== Bloco de texto ==
··········

Faz falar os mudos e ouvir os surdos

Há uma força na montanha que faz estremecer os corações, um vento vindo do céu que sopra onde quer e arrasta multidões, um fogo que queima e purifica o olhar para ver o céu. É o defensor dos fracos, o advogado dos humildes, a alegria dos tristes. É o amor ardente, o pai dos pobres, o favor clemente, o amparo na noite. É o Espírito consolador que faz falar os mudos e ouvir os surdos.

LEITURA I At 2, 1-11
Quando chegou o dia de Pentecostes, os Apóstolos estavam todos reunidos no mesmo lugar. Subitamente, fez-se ouvir, vindo do Céu, um rumor semelhante a forte rajada de vento, que encheu toda a casa onde se encontravam. Viram então aparecer uma espécie de línguas de fogo, que se iam dividindo, e poisou uma sobre cada um deles. Todos ficaram cheios do Espírito Santo e começaram a falar outras línguas, conforme o Espírito lhes concedia que se exprimissem. Residiam em Jerusalém judeus piedosos, procedentes de todas as nações que há debaixo do céu. Ao ouvir aquele ruído, a multidão reuniu-se e ficou muito admirada, pois cada qual os ouvia falar na sua própria língua. Atónitos e maravilhados, diziam: «Não são todos galileus os que estão a falar? Então, como é que os ouve cada um de nós falar na sua própria língua? Partos, medos, elamitas, habitantes da Mesopotâmia, da Judeia e da Capadócia, do Ponto e da Ásia, da Frígia e da Panfília, do Egito e das regiões da Líbia, vizinha de Cirene, colonos de Roma, tanto judeus como prosélitos, cretenses e árabes, ouvimo-los proclamar nas nossas línguas as maravilhas de Deus».

Jerusalém é o lugar da manifestação do Espírito Santo. A promessa de Jesus cumpre-se no grupo dos doze que, ao receber o Espírito Santo em forma de línguas de fogo, saem para fora e dão testemunho de Jesus diante da multidão.

Salmo Responsorial Sl 103 (104), 1abc.24ac.29bc-30.31.34

O salmo 103 é um hino de louvor ao Senhor, criador, por todas as suas criaturas. O salmista convida-se a si mesmo a bendizer o Senhor que está presente e concede o seu alento a todas as criaturas, pois sem o Espírito do Senhor nada poderia existir.

LEITURA II Gal 5, 16-25

Irmãos: Deixai-vos conduzir pelo Espírito e não satisfareis os desejos da carne. Na verdade, a carne tem desejos contrários aos do Espírito, e o Espírito desejos contrários aos da carne; são dois princípios antagónicos, e por isso não fazeis o que quereis; mas se vos deixais guiar pelo Espírito, não estais sujeitos à Lei. As obras da carne são bem conhecidas: luxúria, imoralidade, libertinagem, idolatria, feitiçaria, inimizades, ciúmes, discórdias, ira, rivalidades, dissenções, facciosismos, invejas, embriaguez, orgias e coisas semelhantes a estas, sobre as quais vos previno, como já vos disse: os que praticam estas ações não herdarão o reino de Deus. Pelo contrário, os frutos do Espírito são: caridade, alegria, paz, paciência, benignidade, bondade, fidelidade, mansidão, temperança. Contra coisas como estas não há lei. Os que pertencem a Cristo Jesus crucificaram a carne com as suas paixões e apetites. Se vivemos pelo Espírito, caminhemos também segundo o Espírito.

··········

== Extrato de dados ==
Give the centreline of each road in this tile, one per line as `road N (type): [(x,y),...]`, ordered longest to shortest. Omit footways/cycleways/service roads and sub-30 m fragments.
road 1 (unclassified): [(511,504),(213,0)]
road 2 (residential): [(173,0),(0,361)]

··········

== Tarefas ==
1 > Imprima o trecho do texto sobre o Pentecostes entre "O salmo 103" e "nada poderia existir.", inclusive.
2 > Responda, com base no texto sobre o Pentecostes:
(a) Em que forma o grupo dos doze recebe o Espírito Santo, segundo o comentário à primeira leitura?
(b) O salmo 103 é um hino de louvor ao Senhor por quê?
(c) Segundo a segunda leitura, o que não herdarão os que praticam as obras da carne?

== Respostas a seguir ==
1 >
O salmo 103 é um hino de louvor ao Senhor, criador, por todas as suas criaturas. O salmista convida-se a si mesmo a bendizer o Senhor que está presente e concede o seu alento a todas as criaturas, pois sem o Espírito do Senhor nada poderia existir.

2 >
(a) Em forma de línguas de fogo.
(b) Por todas as suas criaturas.
(c) O reino de Deus.